Our data illustrate several examples of the combined readout of the CpX site and the base pairs in the flanking regions. The mutational analysis allowed us to connect some of the complex sequence-readout effects with specific protein-DNA contacts mediated by the mutated amino acid residues. Our study discovered several important new findings including (i) the novel strategy of DNMT3B to minimize flanking sequence effects by the establishment of alternative interaction networks with different flanking contexts, (ii) the finding that the SatII sequence is recognized by the combined effects of several residues, (iii) a strong correlation of in vitro non-CpG methylation preferences of DNMT3B with its cellular activity and genomic non-CpG methlyation patterns and (iv) the observation that human and mouse DNMT3B have optimized flanking sequence preferences for human and mouse repeats, suggesting that flanking sequence preferences are under evolutionary pressure.
MATERIALS AND METHODS
Cloning and mutagenesis
The catalytic, C-terminal domain of human DNMT3B (DNMT3B-C) (amino acids 553–853 of Q9UBC3) was cloned as His-tagged fusion protein into a pET28 expression vector. Mutagenesis was performed by inverse PCR amplifying the entire pET28(+) vector with Q5® High-Fidelity DNA Polymerase (NEB) using primers with up to three mismatches at the 5′ end to introduce the desired mutation. The PCR products were loaded on a 0.5% agarose TPE gel and purified using NucleoSpin Gel and PCR Clean-up Mini kit (MACHEREY-NAGEL). The purified linearized vectors were then phosphorylated using T4 Polynucleotide Kinase (NEB) followed by circularization of the plasmids using T4 DNA Ligase (NEB). The ligated plasmids were then transformed into One Shot® Stbl3™ Chemically Competent Escherichia coli (ThermoFischer Scientific). After transformation, the cells were recovered in 1.5 ml centrifugation tubes in SOC medium at 37°C with horizontal shaking at 200 rpm for 1 h. Cell suspensions were then plated on 2% LB-agar containing kanamycin and incubated overnight at 37°C. Single colonies were used for inoculating liquid LB cultures containing kanamycin, which were grown overnight at 37°C with shaking at 200 rpm. The plasmid DNA was then isolated using the NucleoSpin Plasmid Mini kit for plasmid DNA (MACHEREY NAGEL) and sequences were confirmed by Sanger DNA sequencing.

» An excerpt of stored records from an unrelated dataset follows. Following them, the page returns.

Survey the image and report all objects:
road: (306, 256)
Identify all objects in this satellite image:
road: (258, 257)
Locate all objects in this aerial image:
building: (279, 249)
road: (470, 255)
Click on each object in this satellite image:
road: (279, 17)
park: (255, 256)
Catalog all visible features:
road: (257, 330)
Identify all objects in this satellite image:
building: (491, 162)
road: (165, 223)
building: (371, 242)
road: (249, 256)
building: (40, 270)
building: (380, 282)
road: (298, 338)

Protein expression and purification
The His-tagged DNMT3B-C and the N652A, N656A, N656D, V657A, N658A, R661A, T775A, T775N, T775Q, K777A, N779A, N779D and R823A mutants were overexpressed in BL21 (DE3) Codon+ RIL E. coli cells (Stratagene) and purified as described for DNMT3A-C (27). The purity of the preparations was estimated to be >95% from Coomassie stained SDS gels. The concentrations of the proteins were determined by UV spectrophotometry and confirmed by densitometric analysis of Coomassie stained SDS–polyacrylamide gels.

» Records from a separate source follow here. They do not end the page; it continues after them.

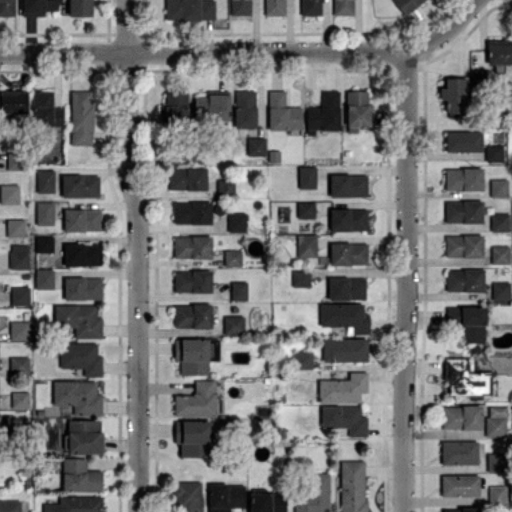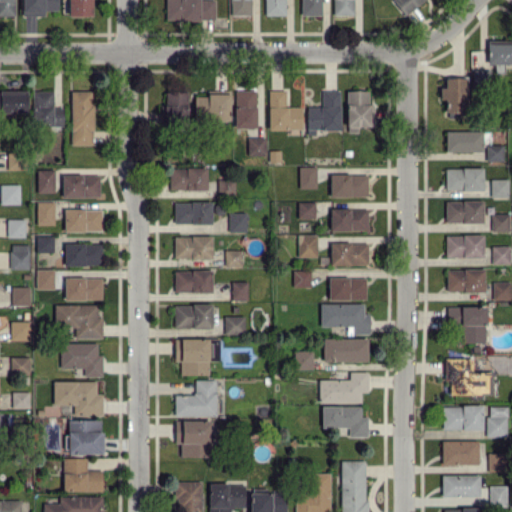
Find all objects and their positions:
building: (498, 51)
road: (247, 55)
building: (480, 77)
building: (453, 94)
building: (462, 140)
building: (493, 152)
building: (462, 178)
building: (497, 187)
building: (462, 211)
building: (498, 221)
building: (462, 245)
building: (499, 254)
road: (134, 255)
building: (463, 279)
road: (406, 284)
building: (500, 290)
building: (467, 321)
building: (465, 377)
building: (461, 416)
building: (495, 421)
building: (458, 452)
building: (496, 461)
building: (459, 485)
building: (496, 495)
building: (460, 509)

Radioactive DNA methylation kinetics
Methylation activities of DNMT3B and DNMT3B mutants were determined using an avidin-biotin methylation plate assay (28). For this, a biotinylated double-stranded 30-mer oligonucleotide with a single CpG site was used (GAA GCT GGG ACT TCCGGG AGG AGA GTG CAA). Methylation with DNMT3B-C was conducted at 37°C with 2 μM enzyme in 1× methylation buffer (20 mM HEPES pH 7.5, 1 mM EDTA, 50 mM KCl, 0.25 mg/ml bovine serum albumin) in the presence of 1 μM of the biotinylated substrate, the reactions were started by adding 0.76 μM radioactively labeled AdoMet (Perkin Elmer). The initial slope of the enzymatic reaction was determined by linear regression.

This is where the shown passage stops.